DS: So, last week the big epic fight at the Wall led to a bunch of people getting killed but no real change. Castle Black is undermanned, there's a hundred thousand Wildlings at the gates. The biggest shift is that Jon is basically in charge now. He's going beyond the Wall to treat with Mance Rayder, and maybe kill him, and we actually believe that he's given up hope because Ygritte is dead. But I think everyone is expecting some hero business from Jon right now, both on and off-screen. The biggest problem with last week is that it didn't give Jon enough of that material. Him whacking a hammer into the Thenn's head was the closest he came.

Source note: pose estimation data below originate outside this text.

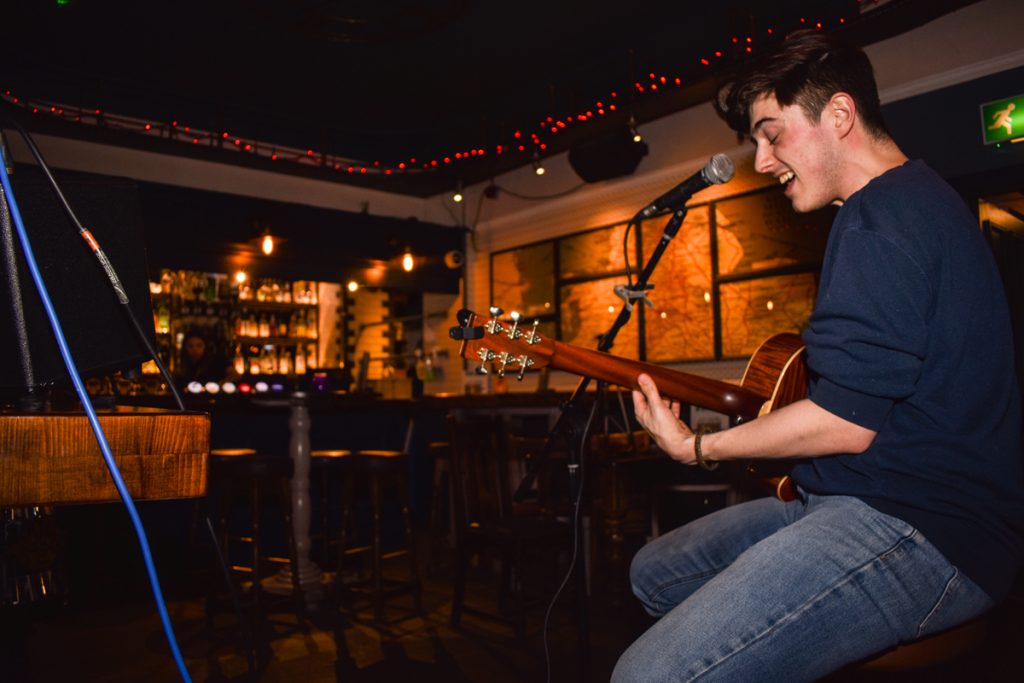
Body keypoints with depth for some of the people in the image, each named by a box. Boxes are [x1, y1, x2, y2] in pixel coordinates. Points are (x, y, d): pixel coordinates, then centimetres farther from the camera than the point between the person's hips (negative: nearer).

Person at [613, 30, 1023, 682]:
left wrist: (697, 447, -10)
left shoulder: (881, 219, -17)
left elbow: (846, 422, -23)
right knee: (655, 572, 17)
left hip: (923, 530, -11)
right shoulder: (916, 198, 18)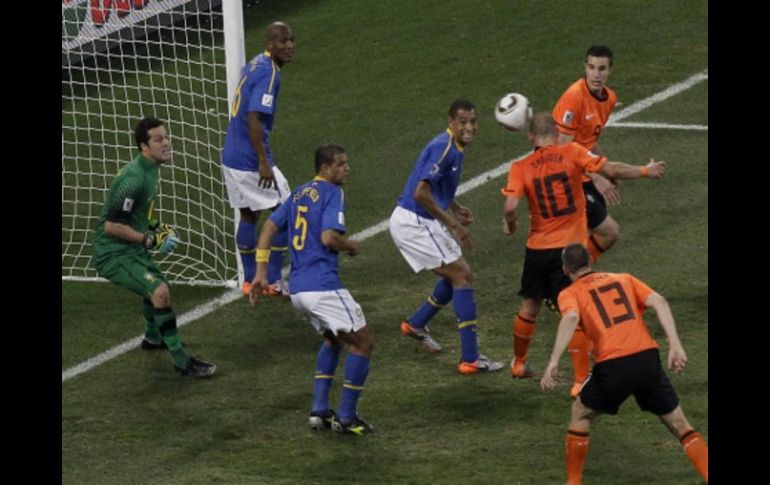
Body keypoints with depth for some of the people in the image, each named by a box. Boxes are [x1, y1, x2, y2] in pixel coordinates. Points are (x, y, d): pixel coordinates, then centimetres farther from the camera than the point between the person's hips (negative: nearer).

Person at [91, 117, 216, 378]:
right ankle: (181, 360, -21)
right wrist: (151, 239, -21)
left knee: (159, 286, 32)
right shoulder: (134, 179, -26)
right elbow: (111, 226, -25)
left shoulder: (149, 170, 7)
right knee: (160, 292, -26)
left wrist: (157, 228, 10)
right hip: (114, 254, -11)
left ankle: (152, 337, 59)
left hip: (132, 250, 11)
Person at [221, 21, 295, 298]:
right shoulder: (268, 73, -17)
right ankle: (273, 282, 4)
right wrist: (263, 163, -24)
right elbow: (254, 119, -25)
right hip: (251, 158, -9)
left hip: (231, 157, 9)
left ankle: (250, 281, 21)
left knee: (248, 215, 16)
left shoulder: (253, 66, 13)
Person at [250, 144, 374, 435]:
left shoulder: (299, 193, 18)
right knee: (363, 341, 3)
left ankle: (319, 410, 18)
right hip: (322, 285, -9)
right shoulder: (332, 193, -7)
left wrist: (261, 272, 13)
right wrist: (351, 246, 2)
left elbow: (269, 227, 15)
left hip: (297, 288, 9)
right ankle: (346, 417, 2)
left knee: (333, 339, 28)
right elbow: (329, 237, -19)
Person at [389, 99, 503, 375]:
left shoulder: (455, 148, 11)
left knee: (456, 276, 20)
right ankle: (470, 359, -11)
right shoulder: (443, 148, -21)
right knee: (462, 275, -9)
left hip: (416, 222, 10)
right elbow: (421, 193, -28)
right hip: (414, 224, -10)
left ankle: (416, 324, 34)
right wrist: (453, 223, -22)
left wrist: (456, 209, 11)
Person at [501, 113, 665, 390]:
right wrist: (646, 171, 3)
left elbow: (510, 207, -15)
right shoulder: (572, 153, -6)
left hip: (537, 249, 2)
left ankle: (518, 363, 39)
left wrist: (510, 226, 7)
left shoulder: (520, 168, -4)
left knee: (530, 306, 21)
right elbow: (611, 170, -11)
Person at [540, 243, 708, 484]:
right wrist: (675, 345, 0)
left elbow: (571, 318, -11)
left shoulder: (569, 294, 12)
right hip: (648, 358, 2)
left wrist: (553, 362, -20)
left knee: (580, 414, 24)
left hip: (612, 367, -2)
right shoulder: (624, 279, 23)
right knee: (679, 424, 15)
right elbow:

JR: I really wish we'd seen more of Mance Rayder this season. I don't know if he was a bigger presence in the books, and I don't really care; I just think if you're building up a whole season to this particular summit, maybe show the guy once? It feels like the show is resting a lot on the audience's ability to remember Ciaran Hinds in the role. Beyond that, I'm happy to see Jon take action, but these fools' errands always frustrate me a bit as a viewer. He's walking into certain doom (even if he does kill Mance, he'll never make it out alive), so the only way he's going to survive is by some miraculous intervention (the White Walkers? Giving the wildlings and the Knight's Watch a common enemy?), which kind of makes the actual summit feel a bit less important.
DS: The casting decision for Mance was interesting. In the books, he's a much slighter man who plays music and is renowned for sneaking around. I guess they thought Ciaran Hinds was imposing enough to make sense as a King Beyond the Wall, but like you said, they never used him enough to really have it make a difference.
JR: Varys is the best. I just wanted to get that out there. Throughout the series, Varys and Littlefinger have been set up as counterparts. Sometimes allied (as on the council in King's Landing), sometimes opposed, always spinning their various webs. We've seen quite a bit of Littlefinger's plans unfolding this season, but aside from a strategic bit of testimony in Tyrion's trial, we kind of don't know what Varys is up to. Does having Tommen on the throne effect his plans? Is he able to manipulate Tywin even a little bit? Who are his chess pieces and where does he want to move them?
DS: Agreed. Varys is the best. And like you said, he represents something of a counterweight to Littlefinger, though both move in similar un-lordly circles. While Littlefinger is trying to get real power, lands, a castle and titles, Varys is happy to remain in the background pulling strings. And while Littlefinger professed to him that he likes to sow chaos, because that's how he gets ahead, Varys has long said he serves the realm itself, when no one else will, suggesting that he has very long-term goals for the future of King's Landing. Since Littlefinger was behind Joffrey's death, one does indeed have to wonder who Varys wants on the throne, and whether Tommen is a subject that even interests him. Never forget: we saw him meeting with Illyrio Mopatis, way back in season one, and they discussed Daenerys' union with Drogo. He later mentioned the dragon queen to Tyrion, but is he still interested in getting her into the west?